§ Stored records:
☆ ☆ ☆ ☆ ☆ ☆ ☆
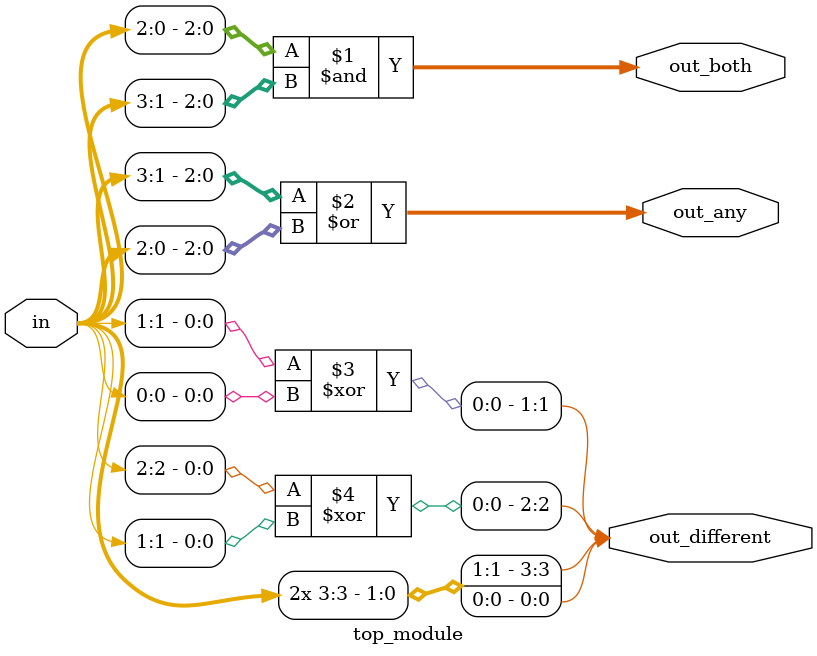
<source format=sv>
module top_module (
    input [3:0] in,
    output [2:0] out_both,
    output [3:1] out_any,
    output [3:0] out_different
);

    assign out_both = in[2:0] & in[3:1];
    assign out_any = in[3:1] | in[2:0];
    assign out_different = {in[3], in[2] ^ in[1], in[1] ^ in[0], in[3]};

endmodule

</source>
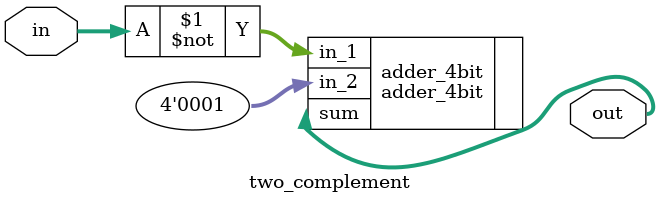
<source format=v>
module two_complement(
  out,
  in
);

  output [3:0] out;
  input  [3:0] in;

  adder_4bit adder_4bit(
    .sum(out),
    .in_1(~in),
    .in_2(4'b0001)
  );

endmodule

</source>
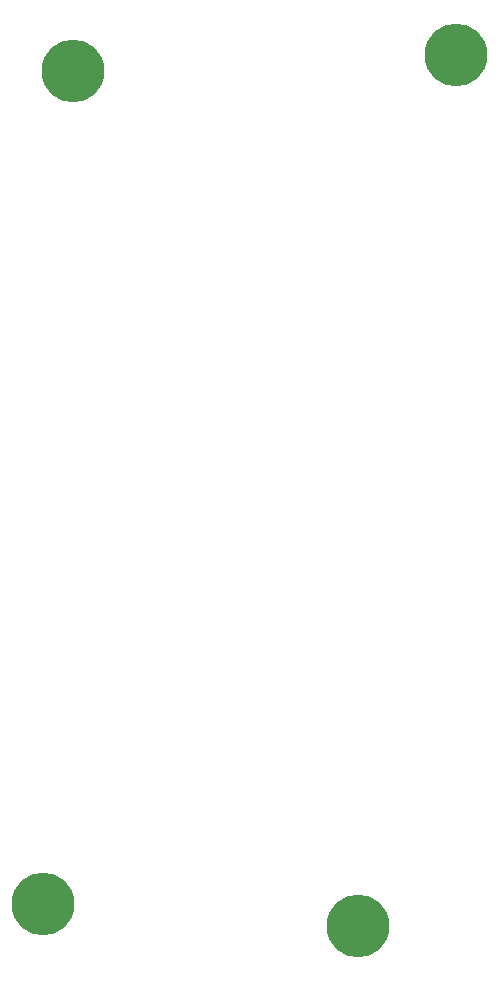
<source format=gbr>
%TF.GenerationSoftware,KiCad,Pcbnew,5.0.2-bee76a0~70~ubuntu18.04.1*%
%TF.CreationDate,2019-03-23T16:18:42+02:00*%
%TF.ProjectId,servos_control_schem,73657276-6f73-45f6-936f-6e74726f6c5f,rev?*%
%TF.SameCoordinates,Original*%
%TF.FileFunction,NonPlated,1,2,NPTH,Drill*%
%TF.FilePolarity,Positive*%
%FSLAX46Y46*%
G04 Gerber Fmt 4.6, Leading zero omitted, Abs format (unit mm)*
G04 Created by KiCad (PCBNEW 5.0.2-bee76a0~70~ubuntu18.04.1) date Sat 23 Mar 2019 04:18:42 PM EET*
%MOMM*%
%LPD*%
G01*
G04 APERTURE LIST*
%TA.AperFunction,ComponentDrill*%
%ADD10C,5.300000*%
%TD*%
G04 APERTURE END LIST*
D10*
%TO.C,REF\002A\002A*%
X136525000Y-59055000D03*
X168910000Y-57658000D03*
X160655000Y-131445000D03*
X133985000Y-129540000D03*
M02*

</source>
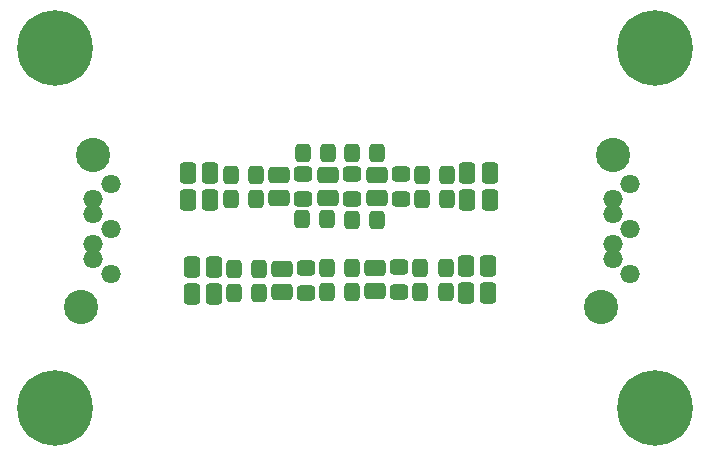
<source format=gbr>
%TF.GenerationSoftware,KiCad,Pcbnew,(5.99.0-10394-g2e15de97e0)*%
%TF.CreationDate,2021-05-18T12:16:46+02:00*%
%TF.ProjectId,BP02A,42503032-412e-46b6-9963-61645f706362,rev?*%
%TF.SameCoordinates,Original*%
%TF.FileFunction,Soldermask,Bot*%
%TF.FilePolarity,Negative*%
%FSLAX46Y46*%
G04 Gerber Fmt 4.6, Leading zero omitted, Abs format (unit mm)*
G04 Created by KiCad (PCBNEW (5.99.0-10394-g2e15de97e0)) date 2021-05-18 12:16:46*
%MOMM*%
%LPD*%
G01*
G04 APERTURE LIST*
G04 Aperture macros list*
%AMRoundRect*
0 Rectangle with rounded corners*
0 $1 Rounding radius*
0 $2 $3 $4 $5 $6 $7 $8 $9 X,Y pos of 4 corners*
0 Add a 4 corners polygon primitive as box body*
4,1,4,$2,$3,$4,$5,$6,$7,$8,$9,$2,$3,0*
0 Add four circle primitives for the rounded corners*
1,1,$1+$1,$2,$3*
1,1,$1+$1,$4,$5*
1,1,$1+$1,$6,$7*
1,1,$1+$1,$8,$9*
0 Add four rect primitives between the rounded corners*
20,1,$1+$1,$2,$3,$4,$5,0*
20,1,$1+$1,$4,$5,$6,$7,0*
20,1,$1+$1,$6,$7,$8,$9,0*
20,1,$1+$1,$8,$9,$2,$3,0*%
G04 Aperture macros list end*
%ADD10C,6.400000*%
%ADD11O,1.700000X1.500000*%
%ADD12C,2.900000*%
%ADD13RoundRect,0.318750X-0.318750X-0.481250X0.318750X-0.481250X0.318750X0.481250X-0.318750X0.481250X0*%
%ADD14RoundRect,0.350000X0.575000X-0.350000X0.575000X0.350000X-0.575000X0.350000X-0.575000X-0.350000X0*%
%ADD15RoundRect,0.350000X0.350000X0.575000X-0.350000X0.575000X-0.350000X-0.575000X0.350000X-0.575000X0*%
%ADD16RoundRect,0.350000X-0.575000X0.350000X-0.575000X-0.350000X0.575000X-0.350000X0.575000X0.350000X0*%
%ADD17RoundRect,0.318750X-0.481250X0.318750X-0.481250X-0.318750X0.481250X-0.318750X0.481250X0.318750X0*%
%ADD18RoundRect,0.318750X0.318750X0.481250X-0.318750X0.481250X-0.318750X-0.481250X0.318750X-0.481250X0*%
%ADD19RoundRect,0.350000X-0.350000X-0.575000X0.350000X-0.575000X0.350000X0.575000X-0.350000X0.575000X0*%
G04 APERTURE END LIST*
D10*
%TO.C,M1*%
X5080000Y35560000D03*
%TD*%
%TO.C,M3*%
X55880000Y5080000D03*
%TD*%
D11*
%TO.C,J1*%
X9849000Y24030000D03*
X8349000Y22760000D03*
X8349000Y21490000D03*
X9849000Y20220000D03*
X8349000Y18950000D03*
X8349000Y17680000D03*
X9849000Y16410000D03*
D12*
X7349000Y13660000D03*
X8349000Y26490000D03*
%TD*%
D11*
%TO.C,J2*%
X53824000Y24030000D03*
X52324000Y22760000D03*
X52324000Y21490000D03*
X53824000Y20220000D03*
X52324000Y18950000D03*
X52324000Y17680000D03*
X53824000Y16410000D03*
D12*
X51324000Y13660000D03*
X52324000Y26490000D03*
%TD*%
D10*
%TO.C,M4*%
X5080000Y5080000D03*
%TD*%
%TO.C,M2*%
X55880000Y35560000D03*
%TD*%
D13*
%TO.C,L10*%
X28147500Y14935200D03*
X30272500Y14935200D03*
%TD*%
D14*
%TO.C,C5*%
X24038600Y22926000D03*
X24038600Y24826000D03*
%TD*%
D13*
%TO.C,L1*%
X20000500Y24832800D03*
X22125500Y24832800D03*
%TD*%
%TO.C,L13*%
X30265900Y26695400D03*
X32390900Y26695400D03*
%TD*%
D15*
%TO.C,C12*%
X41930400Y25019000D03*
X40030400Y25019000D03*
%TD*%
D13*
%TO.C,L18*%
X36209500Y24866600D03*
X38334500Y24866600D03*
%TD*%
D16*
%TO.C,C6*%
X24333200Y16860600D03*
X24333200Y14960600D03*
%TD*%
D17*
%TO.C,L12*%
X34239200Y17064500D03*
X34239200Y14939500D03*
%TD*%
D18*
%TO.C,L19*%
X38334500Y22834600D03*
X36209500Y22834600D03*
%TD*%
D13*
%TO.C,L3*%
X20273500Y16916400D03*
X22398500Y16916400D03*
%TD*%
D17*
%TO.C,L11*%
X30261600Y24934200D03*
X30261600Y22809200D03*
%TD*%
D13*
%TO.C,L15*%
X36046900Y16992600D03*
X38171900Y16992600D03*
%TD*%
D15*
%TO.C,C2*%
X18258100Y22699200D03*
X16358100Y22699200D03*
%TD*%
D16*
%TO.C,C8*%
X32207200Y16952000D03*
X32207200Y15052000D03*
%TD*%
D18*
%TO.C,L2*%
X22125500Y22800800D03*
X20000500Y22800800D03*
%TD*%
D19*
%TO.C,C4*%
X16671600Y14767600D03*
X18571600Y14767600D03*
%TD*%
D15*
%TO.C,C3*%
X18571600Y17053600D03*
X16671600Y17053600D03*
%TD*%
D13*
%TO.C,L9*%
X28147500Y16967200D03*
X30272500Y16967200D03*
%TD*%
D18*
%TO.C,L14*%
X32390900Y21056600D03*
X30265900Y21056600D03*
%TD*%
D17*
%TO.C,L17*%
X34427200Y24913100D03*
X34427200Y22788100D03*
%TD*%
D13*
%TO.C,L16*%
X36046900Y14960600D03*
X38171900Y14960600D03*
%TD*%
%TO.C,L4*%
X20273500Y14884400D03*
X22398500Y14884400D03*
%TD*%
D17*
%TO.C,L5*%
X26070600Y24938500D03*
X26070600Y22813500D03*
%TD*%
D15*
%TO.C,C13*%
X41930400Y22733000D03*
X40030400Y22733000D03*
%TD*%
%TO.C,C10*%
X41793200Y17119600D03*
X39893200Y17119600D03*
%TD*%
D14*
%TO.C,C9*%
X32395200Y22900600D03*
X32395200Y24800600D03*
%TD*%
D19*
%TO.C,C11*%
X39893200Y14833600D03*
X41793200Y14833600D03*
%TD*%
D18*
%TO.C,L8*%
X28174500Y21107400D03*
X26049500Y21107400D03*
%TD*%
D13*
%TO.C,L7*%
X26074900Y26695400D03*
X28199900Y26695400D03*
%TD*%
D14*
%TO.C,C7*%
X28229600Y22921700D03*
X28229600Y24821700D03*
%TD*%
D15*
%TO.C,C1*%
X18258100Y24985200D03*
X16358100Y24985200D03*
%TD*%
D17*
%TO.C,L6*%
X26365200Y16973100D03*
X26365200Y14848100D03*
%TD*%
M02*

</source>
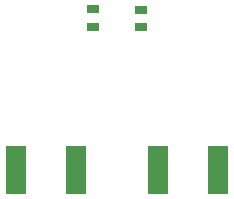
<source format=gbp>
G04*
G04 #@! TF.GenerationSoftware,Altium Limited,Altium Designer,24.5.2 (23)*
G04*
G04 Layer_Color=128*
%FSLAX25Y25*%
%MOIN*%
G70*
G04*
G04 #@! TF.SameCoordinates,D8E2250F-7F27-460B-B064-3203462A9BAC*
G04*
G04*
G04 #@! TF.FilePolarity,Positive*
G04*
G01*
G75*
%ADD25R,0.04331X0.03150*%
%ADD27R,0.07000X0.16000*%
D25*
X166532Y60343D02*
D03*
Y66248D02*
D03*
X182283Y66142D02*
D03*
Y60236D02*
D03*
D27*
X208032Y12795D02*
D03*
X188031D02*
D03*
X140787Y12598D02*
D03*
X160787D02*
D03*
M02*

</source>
☆ ☆ ☆ ☆ ☆ ☆ ☆
Among the entries, copy every line containing the word "ProjectId".

%TF.ProjectId,servos_control_schem,73657276-6f73-45f6-936f-6e74726f6c5f,rev?*%
%TF.ProjectId,BP02A,42503032-412e-46b6-9963-61645f706362,rev?*%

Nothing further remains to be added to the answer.